Prompt a
Reproduce the entries below word for word from the line containing "folio mil noventa y tres al mil cuatrocientos" through the final line of the entries, including both ends, and leave the pictures out of your answer.
-------- Text excerpt --------
Re: In GCC 10.2, -O2 optimization enables more than docs suggest

David Brown <david.brown@xxxxxxxxxxxx> · Thu, 21 Jan 2021 10:02:08 +0100

On 21/01/2021 04:53, mark_at_yahoo wrote:
On 1/20/21 1:17 PM, David Brown wrote:

I /never/ use -O0, precisely because I find it absolutely terrible for
assembly level debugging.  You can't see the wood for the trees, as all
local variables are on the stack, and even the simplest of C expressions
ends up with large numbers of assembly instructions.  In my experience -
and this is obviously very subjective - using -O1 gives far more
readable assembly code while avoiding the kinds of code re-arrangement
and re-ordering of -O2 that makes assembly-level debugging difficult.
(-Og is an alternative for modern gcc versions, which can give most of
the speed of -O2 but is a little easier for debugging).

Interesting. My recollection is that -O0, regardless of variables being 
on the stack, was more "linear": Each C statement was followed 
more-or-less by the assembly code required to implement it, then the 
next C statement and so on.

Yes, that is true.  But I find (and again this is my own experience, 
which may not match others - it may also depend on the way you write 
your code) that the amount of stack manipulation code makes it 
impossible to see what is really happening.  For each "arithmetic"
-------- Extracted records --------
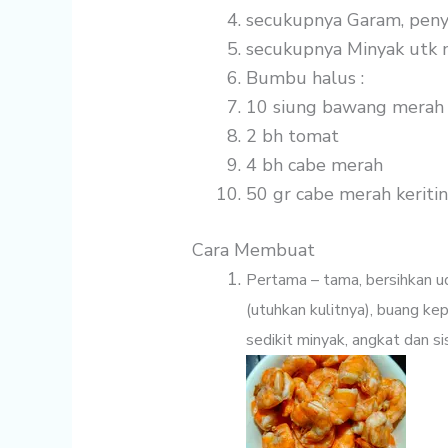
secukupnya
Garam, peny
secukupnya
Minyak utk
Bumbu halus :
10 siung
bawang merah
2 bh
tomat
4 bh
cabe merah
50 gr
cabe merah keriti
Cara Membuat
Pertama – tama, bersihkan u
(utuhkan kulitnya), buang ke
sedikit minyak, angkat dan si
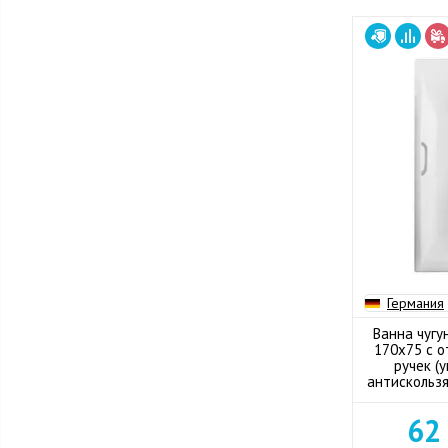
Германия
Ванна чугу
170x75 с о
ручек (
антискольз
62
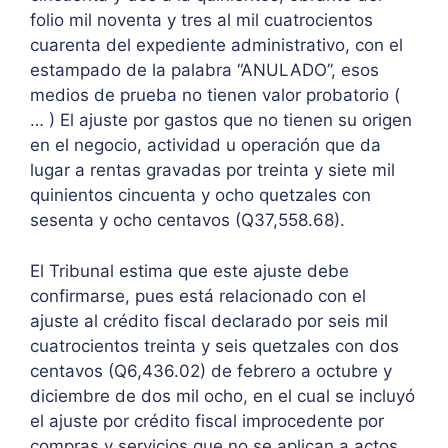
folio mil noventa y tres al mil cuatrocientos
cuarenta del expediente administrativo, con el
estampado de la palabra “ANULADO”, esos
medios de prueba no tienen valor probatorio (
… ) El ajuste por gastos que no tienen su origen
en el negocio, actividad u operación que da
lugar a rentas gravadas por treinta y siete mil
quinientos cincuenta y ocho quetzales con
sesenta y ocho centavos (Q37,558.68).
El Tribunal estima que este ajuste debe
confirmarse, pues está relacionado con el
ajuste al crédito fiscal declarado por seis mil
cuatrocientos treinta y seis quetzales con dos
centavos (Q6,436.02) de febrero a octubre y
diciembre de dos mil ocho, en el cual se incluyó
el ajuste por crédito fiscal improcedente por
compras y servicios que no se aplican a actos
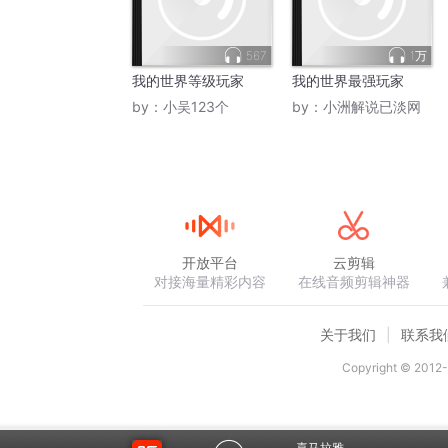
567
1万
我的世界等级玩家
我的世界最强玩家
by：
小吴123个
by：
小洲解说已淡网
开放平台
云剪辑
对接海量精彩内容
在线音频剪辑神器
关于我们
联系我
Copyright © 2012-
喜马拉雅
--------
Prompt b
Answer these questions about the forum post on GCC optimization:
(i) Which optimization level does the post say is never used because it is terrible for assembly-level debugging?
(ii) Which option is named as an alternative for modern gcc versions?
(iii) In the recollection about -O0, what followed each C statement?

Response box a
folio mil noventa y tres al mil cuatrocientos
cuarenta del expediente administrativo, con el
estampado de la palabra “ANULADO”, esos
medios de prueba no tienen valor probatorio (
… ) El ajuste por gastos que no tienen su origen
en el negocio, actividad u operación que da
lugar a rentas gravadas por treinta y siete mil
quinientos cincuenta y ocho quetzales con
sesenta y ocho centavos (Q37,558.68).
El Tribunal estima que este ajuste debe
confirmarse, pues está relacionado con el
ajuste al crédito fiscal declarado por seis mil
cuatrocientos treinta y seis quetzales con dos
centavos (Q6,436.02) de febrero a octubre y
diciembre de dos mil ocho, en el cual se incluyó
el ajuste por crédito fiscal improcedente por
compras y servicios que no se aplican a actos
567
1万
我的世界等级玩家
我的世界最强玩家
by：
小吴123个
by：
小洲解说已淡网
开放平台
云剪辑
对接海量精彩内容
在线音频剪辑神器
关于我们
联系我
Copyright © 2012-
喜马拉雅

Response box b
(i) -O0
(ii) -Og
(iii) More or less, the assembly code required to implement it.